Aurais-je décliné que je n'aurais plus honte :
Je sais ce que je vaux hors folie et tumeur,
J'ai assez scapiné pour n'être plus Géronte,
Qu'y ferait un cerveau dégradé si je meurs ?
Il est sans doute un faîte à l'humaine injustice,
C'est de juger un homme après qu'il a œuvré
Non la besogne faite au temps des jours propices,
Mais la petite somme où il aura sombré.
Plus de vingt ans que j'ose indiquer sur des pages
Tant de milliers de mots qu'on n'a lus ni compris,
Il faudrait que je pose en dépit de mon âge
Pour pousser des rameaux qui feront tout mon prix ?
Si ce jour nulle femme avec feu n'est éprise
De celui qui brûla de son art ardemment,
Il est tard pour sa flamme et que ma verve attise
La braise longtemps là pour porter un amant.

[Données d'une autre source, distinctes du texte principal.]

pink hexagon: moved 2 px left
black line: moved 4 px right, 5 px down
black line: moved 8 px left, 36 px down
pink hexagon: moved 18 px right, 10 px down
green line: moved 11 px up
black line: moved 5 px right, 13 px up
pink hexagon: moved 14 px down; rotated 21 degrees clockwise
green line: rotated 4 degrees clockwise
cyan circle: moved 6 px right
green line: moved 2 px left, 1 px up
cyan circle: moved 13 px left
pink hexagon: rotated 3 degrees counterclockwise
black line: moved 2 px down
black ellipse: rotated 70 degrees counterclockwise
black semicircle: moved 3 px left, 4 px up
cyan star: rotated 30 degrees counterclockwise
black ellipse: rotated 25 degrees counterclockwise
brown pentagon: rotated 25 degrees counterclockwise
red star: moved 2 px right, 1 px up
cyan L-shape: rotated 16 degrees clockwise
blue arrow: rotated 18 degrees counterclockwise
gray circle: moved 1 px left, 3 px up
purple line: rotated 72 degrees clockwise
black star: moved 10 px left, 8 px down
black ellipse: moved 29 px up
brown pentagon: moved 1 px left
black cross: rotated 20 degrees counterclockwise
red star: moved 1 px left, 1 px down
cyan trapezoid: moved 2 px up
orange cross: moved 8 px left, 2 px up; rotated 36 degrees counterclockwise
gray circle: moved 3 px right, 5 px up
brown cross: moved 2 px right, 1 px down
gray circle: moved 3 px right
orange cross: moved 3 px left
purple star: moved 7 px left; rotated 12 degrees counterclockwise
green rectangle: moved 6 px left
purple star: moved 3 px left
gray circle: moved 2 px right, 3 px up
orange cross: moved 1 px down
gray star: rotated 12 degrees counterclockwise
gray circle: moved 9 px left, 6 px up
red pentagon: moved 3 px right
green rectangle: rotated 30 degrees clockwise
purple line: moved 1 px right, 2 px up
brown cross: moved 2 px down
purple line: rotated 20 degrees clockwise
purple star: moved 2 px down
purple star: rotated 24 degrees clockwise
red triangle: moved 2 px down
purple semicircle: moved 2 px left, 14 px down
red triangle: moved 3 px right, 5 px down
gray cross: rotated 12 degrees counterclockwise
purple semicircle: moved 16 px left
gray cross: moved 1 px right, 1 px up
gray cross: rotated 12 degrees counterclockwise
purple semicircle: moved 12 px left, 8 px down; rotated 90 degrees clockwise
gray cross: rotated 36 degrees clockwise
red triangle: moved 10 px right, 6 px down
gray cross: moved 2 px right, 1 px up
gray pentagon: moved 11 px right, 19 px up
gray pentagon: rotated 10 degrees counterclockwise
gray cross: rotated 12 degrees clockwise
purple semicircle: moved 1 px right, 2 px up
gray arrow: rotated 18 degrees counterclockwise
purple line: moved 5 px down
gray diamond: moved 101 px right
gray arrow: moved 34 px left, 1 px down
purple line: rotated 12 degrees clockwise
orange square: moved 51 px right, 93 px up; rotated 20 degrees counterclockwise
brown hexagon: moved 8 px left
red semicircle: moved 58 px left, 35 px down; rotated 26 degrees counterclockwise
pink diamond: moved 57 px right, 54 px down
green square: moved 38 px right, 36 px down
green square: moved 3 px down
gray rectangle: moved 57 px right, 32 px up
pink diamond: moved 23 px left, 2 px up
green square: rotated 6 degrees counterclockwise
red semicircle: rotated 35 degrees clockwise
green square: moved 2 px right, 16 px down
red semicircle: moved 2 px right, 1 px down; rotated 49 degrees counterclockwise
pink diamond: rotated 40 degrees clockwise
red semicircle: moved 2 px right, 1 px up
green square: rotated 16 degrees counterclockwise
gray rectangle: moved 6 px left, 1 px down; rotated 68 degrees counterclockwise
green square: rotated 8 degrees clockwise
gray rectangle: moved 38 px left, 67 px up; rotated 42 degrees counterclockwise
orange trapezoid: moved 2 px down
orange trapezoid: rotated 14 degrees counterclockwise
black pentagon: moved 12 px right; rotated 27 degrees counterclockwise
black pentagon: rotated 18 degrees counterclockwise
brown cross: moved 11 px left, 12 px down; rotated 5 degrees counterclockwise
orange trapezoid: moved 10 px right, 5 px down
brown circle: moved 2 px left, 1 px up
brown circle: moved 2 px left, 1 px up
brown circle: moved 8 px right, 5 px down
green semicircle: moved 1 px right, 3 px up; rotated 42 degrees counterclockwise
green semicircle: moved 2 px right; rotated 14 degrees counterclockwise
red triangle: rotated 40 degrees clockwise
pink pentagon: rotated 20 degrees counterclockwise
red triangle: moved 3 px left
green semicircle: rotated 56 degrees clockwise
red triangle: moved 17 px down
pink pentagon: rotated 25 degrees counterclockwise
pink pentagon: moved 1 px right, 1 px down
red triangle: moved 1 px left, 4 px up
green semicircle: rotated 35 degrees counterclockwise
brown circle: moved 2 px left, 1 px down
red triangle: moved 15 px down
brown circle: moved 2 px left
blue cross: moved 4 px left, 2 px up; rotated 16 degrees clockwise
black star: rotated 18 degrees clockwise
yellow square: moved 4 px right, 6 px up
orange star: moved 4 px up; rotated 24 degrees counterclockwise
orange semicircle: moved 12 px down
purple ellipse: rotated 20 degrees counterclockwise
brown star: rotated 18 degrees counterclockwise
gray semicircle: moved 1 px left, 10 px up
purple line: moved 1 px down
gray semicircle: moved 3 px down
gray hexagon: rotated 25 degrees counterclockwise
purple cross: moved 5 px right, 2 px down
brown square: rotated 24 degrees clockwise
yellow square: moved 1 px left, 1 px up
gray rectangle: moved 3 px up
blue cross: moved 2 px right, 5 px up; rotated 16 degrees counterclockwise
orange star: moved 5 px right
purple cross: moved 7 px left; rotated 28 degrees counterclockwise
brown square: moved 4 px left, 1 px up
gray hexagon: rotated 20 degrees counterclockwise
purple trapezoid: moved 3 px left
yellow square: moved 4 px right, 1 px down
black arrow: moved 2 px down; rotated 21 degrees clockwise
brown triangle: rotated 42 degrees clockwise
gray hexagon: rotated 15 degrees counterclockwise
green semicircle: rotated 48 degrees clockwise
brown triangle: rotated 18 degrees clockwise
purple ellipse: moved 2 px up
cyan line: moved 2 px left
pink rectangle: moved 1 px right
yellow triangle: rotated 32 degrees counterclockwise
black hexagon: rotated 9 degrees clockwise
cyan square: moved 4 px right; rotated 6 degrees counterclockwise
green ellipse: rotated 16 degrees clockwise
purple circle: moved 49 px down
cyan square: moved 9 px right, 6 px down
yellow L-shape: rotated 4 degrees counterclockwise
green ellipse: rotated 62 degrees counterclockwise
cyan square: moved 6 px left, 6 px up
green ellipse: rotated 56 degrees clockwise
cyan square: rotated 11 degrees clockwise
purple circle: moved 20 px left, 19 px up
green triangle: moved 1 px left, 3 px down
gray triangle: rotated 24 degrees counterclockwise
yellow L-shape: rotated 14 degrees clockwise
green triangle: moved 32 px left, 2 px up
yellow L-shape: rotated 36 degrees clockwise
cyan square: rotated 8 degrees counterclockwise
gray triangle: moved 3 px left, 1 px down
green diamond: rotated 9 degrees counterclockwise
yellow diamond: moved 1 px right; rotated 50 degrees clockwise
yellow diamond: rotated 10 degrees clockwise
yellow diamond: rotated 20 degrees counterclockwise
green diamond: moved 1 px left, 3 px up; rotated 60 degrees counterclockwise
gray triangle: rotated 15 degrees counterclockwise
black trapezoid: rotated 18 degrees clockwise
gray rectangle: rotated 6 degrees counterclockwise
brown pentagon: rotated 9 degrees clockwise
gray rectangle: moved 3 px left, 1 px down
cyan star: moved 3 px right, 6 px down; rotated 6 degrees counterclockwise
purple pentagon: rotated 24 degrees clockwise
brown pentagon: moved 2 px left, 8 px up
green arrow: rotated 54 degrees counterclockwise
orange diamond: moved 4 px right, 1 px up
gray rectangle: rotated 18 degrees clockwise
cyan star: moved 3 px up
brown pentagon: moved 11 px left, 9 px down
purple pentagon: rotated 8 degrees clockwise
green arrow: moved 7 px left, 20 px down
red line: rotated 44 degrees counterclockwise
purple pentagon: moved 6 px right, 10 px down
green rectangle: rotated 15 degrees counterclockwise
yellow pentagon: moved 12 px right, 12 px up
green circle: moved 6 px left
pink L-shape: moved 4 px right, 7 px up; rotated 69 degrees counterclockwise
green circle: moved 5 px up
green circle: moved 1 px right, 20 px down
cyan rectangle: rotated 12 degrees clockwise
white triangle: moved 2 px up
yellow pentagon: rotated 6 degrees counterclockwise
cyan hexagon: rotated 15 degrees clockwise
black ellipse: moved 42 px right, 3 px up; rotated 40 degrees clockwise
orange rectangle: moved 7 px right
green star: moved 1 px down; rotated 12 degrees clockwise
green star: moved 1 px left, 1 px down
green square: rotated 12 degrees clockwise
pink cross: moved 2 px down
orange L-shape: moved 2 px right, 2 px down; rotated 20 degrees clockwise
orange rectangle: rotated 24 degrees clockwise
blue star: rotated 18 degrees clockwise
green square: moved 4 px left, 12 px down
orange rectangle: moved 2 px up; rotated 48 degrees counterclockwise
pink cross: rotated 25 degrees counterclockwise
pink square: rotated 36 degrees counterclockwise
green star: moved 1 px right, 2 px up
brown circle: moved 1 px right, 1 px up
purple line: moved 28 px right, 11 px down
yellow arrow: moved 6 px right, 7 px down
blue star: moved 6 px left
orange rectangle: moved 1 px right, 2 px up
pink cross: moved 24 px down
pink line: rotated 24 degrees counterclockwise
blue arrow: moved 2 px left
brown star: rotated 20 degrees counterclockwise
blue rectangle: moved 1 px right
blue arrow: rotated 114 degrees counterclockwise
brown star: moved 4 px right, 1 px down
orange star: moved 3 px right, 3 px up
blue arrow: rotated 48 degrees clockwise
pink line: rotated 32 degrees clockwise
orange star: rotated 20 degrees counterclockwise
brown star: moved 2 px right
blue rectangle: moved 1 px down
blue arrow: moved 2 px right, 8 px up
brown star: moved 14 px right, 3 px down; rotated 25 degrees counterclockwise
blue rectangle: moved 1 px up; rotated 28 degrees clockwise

Adieu donc, mes espoirs ! Et si je diminue,
J'aurais bien mérité au moins mon propre-amour !
Ce n'est point dans le soir lorsque sombre la nue
Qu'on doit voir si l'été est si beau qu'en plein jour.
Je tâcherai quand même à dessein d'être encore
L'être que je respecte, attentif, valeureux,
De rester qui l'on aime à qui aime l'aurore
Malgré l'âme suspecte et l'esprit moins heureux.
Écrit le 16 juillet 2024. Publié le 18 septembre 2024.